# START OF DOCUMENT SEGMENT

Traditional wooden house on stilts over a river in Fiji's lush jungle.

Delanasau — literally “on top of a hill” in Fijian — emerges in a new family history as one of Vanua Levu’s early and surprisingly self-contained plantation communities, shaped by commercial ambition, river transport and a single family’s long tenure. New details in James Norman Stevenson’s book The View from Delanasau: The Life and Times of Leslie Norman Anderson flesh out the estate’s origins, infrastructure and the Anderson family’s dramatic relocation to the property in 1912.

Stevenson records that Delanasau dates back to the early 1860s and was commercially established in 1869 when pioneer planter Robert Langley Holmes purchased and developed about 300 acres along the Lekutu River into a copra estate. The river proved vital: it served as the plantation’s “natural highway,” allowing produce and supplies to move by boat and positioning Delanasau within the wider copra trade that linked northern Vanua Levu to coastal markets.

The estate was equipped for production and isolation alike. Stevenson describes a wharf for loading cargo, copra drying sheds and a wire suspension bridge that spanned the Lekutu to the neighbouring headland of Vatu Colo. Delanasau also sustained crops and livestock on-site and relied on a mix of labour drawn from local Fijian communities and workers recruited from the Solomon Islands, creating a workforce that kept the plantation running year-round.

# END OF DOCUMENT SEGMENT
# START OF DATA LINES

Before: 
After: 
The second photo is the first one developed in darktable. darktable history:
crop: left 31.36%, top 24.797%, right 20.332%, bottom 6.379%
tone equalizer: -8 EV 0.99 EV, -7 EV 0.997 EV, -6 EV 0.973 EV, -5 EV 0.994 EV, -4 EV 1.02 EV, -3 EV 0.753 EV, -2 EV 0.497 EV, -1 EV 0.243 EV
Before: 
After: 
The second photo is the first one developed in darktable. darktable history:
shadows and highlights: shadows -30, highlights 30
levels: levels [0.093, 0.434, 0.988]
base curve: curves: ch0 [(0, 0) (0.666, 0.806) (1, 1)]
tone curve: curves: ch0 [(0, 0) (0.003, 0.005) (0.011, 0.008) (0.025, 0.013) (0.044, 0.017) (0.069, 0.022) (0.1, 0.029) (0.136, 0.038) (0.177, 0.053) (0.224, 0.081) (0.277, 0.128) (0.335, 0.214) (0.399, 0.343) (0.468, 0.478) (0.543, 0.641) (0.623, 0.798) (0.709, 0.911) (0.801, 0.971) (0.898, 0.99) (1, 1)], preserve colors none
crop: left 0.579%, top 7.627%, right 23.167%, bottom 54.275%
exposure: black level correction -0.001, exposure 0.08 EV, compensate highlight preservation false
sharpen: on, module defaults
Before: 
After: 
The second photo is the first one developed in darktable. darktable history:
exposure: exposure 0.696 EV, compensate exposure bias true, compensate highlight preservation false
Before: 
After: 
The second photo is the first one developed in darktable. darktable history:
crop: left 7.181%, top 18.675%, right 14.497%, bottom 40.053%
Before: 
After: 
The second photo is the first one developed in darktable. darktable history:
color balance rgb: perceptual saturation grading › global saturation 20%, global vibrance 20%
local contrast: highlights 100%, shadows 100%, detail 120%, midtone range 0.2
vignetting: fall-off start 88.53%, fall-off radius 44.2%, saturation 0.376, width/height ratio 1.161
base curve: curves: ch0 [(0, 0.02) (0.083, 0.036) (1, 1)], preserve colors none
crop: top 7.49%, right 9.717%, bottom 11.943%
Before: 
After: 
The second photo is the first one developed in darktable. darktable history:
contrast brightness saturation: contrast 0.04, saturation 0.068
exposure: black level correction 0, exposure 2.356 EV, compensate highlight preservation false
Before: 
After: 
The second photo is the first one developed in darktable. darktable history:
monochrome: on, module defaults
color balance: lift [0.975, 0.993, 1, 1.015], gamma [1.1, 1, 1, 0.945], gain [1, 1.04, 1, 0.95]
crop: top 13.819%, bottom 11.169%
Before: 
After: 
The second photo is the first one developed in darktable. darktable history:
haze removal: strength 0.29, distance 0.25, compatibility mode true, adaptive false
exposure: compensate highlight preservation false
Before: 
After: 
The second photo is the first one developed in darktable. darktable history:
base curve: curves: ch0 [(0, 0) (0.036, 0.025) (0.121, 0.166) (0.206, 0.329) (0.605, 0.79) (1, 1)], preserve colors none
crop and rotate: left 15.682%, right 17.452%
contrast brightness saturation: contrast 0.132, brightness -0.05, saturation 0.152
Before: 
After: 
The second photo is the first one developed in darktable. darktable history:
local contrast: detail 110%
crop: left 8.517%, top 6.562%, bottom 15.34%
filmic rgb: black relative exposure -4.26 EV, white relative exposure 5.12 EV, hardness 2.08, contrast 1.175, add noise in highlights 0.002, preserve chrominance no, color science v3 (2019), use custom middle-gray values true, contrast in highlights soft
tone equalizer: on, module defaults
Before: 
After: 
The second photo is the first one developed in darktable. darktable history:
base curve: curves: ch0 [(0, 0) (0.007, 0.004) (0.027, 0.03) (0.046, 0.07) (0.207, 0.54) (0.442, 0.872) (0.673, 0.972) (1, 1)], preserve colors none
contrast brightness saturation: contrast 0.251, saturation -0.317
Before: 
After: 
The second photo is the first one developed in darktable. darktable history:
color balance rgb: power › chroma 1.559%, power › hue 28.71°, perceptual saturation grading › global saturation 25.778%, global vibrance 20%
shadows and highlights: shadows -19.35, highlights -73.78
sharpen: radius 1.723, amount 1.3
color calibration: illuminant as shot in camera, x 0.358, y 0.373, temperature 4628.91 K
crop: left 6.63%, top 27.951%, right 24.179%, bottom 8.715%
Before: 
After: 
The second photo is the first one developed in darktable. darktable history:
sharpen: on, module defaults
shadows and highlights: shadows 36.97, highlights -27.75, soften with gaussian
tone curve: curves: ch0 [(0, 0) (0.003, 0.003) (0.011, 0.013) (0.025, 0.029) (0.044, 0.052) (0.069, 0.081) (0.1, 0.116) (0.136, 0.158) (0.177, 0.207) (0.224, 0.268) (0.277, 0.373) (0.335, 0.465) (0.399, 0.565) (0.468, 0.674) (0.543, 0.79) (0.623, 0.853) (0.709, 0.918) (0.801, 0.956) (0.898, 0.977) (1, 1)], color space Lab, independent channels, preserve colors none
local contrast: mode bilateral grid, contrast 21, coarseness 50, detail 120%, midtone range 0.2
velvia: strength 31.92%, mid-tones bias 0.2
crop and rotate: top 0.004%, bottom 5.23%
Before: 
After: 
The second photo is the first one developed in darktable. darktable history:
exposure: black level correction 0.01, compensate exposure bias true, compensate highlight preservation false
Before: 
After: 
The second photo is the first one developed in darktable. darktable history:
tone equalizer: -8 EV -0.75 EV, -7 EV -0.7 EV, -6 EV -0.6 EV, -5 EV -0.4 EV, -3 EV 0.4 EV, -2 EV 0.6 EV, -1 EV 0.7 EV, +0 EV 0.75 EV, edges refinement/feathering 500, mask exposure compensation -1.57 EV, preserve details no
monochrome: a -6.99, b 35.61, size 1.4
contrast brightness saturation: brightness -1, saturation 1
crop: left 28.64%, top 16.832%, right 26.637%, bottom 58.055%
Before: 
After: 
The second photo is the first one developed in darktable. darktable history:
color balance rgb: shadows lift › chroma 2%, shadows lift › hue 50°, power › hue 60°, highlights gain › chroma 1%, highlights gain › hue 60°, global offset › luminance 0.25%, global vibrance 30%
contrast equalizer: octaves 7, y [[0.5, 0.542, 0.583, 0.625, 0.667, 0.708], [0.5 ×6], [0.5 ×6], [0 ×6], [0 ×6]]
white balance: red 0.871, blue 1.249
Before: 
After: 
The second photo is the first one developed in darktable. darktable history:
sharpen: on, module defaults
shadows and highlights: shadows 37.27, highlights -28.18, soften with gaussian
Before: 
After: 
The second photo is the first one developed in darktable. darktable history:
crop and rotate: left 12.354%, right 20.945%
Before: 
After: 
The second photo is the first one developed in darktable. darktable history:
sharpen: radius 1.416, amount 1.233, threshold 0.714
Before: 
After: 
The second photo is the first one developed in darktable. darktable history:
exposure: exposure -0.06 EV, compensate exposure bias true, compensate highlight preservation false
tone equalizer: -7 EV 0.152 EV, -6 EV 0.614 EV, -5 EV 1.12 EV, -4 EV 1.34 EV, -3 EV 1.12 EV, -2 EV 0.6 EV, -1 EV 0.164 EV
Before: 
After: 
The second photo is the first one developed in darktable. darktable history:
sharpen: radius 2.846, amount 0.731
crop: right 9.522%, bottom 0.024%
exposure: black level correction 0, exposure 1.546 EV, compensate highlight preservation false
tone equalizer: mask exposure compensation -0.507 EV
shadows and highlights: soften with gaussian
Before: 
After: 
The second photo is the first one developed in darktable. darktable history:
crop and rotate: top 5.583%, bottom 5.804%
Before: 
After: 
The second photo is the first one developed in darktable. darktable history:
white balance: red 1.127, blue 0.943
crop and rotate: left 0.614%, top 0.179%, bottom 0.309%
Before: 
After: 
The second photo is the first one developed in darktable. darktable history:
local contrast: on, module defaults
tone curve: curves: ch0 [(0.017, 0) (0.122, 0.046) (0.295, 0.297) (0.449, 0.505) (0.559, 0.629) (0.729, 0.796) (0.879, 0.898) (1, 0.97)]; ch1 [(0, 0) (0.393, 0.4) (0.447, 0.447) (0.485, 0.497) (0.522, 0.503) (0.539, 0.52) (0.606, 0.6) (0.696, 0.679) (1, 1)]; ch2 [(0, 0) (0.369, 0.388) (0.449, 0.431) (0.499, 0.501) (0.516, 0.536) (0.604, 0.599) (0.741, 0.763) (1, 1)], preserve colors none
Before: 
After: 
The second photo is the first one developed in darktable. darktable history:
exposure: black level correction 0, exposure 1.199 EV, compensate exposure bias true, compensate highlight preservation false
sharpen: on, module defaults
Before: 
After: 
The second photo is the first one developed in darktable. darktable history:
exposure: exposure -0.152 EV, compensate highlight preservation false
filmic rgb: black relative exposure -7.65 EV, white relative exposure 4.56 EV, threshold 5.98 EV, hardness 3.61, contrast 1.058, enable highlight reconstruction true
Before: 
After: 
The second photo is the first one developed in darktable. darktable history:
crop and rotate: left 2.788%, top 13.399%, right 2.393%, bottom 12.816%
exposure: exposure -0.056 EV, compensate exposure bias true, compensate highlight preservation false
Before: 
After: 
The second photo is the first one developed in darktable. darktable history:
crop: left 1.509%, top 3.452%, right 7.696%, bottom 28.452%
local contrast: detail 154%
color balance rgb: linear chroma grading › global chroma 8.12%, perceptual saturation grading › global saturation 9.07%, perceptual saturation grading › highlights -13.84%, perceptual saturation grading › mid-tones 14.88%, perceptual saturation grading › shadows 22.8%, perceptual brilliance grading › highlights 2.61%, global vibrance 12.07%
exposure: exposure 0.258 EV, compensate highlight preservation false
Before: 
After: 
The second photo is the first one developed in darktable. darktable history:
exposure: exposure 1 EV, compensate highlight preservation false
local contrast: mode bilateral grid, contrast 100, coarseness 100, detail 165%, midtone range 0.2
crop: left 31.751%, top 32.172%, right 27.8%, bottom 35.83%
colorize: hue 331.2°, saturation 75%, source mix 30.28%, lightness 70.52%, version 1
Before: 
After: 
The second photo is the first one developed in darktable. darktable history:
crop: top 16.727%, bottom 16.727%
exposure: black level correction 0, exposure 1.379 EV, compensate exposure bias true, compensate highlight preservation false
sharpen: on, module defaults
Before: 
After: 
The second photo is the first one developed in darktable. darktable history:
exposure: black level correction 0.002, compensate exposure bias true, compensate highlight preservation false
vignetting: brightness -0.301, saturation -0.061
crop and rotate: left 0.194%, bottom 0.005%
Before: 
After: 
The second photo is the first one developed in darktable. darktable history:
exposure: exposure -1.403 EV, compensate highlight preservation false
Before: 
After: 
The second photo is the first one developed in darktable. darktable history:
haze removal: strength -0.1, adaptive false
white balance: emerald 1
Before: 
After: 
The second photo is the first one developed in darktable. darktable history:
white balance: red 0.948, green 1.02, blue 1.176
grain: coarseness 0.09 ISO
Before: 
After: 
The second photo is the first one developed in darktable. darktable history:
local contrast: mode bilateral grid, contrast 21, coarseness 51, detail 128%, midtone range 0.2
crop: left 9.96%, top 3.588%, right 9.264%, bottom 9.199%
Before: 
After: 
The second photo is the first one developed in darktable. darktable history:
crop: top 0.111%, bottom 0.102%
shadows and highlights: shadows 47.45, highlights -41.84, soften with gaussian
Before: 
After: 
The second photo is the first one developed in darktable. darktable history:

# END OF DATA LINES

_CHALLENGES_
- A) In the Delanasau passage, in what year was the estate commercially established as a copra estate?
- B) Print the listing from its very first line through the line holding "tone equalizer: -8 EV 0.99", with both of those lines included.

_TASK-BY-TASK RESULTS_
- A) 1869

- B)
Before: 
After: 
The second photo is the first one developed in darktable. darktable history:
crop: left 31.36%, top 24.797%, right 20.332%, bottom 6.379%
tone equalizer: -8 EV 0.99 EV, -7 EV 0.997 EV, -6 EV 0.973 EV, -5 EV 0.994 EV, -4 EV 1.02 EV, -3 EV 0.753 EV, -2 EV 0.497 EV, -1 EV 0.243 EV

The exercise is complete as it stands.